Tuesday, 5 August 2014

Chippings, Cuttings, Fruit and Nuts

 
The guys trimming back trees that are encroaching on the electric lines around here, dropped us off two more full loads of chippings yesterday.  Just as Lovely Hubby had made fantastic inroads into the Everest of chippings, the mountain has suddenly grown back to epic proportions.
 
Still we are not going to look a gift horse in the mouth, these will most definitely be useful to us on the lower paths around the veggie beds and the polytunnels.

 
We spent half an hour round at our neighbours on Sunday morning pruning back her currant bushes and Gooseberry bushes for her, and this meant that we had 38 cuttings to plant out on our hillside.
 
Ten each of Red, White and Black Currants up the run of the hill alongside the fence.  We were going to put them on the other side but the sheep took one look at what we were doing and came over for a snack, so we quickly pulled out the ones we had already planted and re-located them to the house side of the field.

 
There are five Gooseberry cuttings in here ....

 
... and three more on this side, protected from the sheep by the chicken wire skirt along the bottom of the fence.
 
So just under two hours work meant that we now have 38 fruit bushes planted, and hopefully they will bear fruit in the next year or so.  If we have some that don't take, and I guess that could be as many as a third of them, Mary has said we are just to go back and cut some more.  It's nice to keep what's growing locally local and she has a wonderfully prolific established few acres of land that she has given us permission to plunder.
 
 
We're not doing too badly ourselves with our fruit this year, I didn't expect any of our new trees to fruit at all and yet we have this lovely little crop of cooking apples ....

 
... a rather lonely solitary pear.

▶ [EXERCISE DATA]:
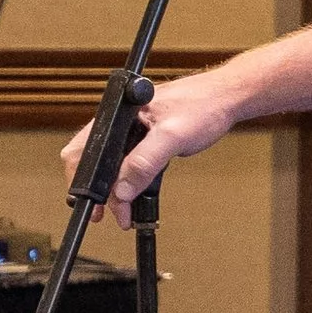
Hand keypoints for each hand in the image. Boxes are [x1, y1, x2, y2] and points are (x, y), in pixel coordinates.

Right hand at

▶ [WHAT YOU SHOULD DO]: Continue the garden blog post about chippings, fruit cuttings and the year's first fruit from where it stops.

▶ [TASK ANSWER]:
The Plum tree has sprung into action, this is not the only one ....
 
 
... there are a couple more clusters further up.
 
AND ... we have found we have a lovely old Plum tree inside Chicken World, and they are ripening up nicely.  The chickens can have any that fall and we will pick the rest for ourselves.  The chickens are already doing really well out of the windfall apples that rain down on them most days.  We seem to have a couple of very old apple trees on the edge of the woodland that backs onto Chicken World that really need a good prune, now we know which they are we will do this in a couple of months.
 
So we can grow our own veggies, we have our own fruit trees and bushes, and we have just discovered that we have numerous Cob Nut trees growing amongst the hedges and in woodland behind the veggie patch, so we have some nuts of our own too.  (See more about Cob Nuts HERE,.)  Also the hedges are quickly filling with luscious looking wild Blackberries, which are very early this year, but I am going to make the most of them and pick them as they ripen and pop them straight into the freezer to join the Blueberries that are still fruiting and being gathered daily.
 
So our self sufficiency drive is all heading in the right direction for next years wish to be able to eat all our own foods and buy in a lot less.
 
I'm off to pick today's Blackberries and Blueberries now the rain has stopped.
 
Toodle pip  :-)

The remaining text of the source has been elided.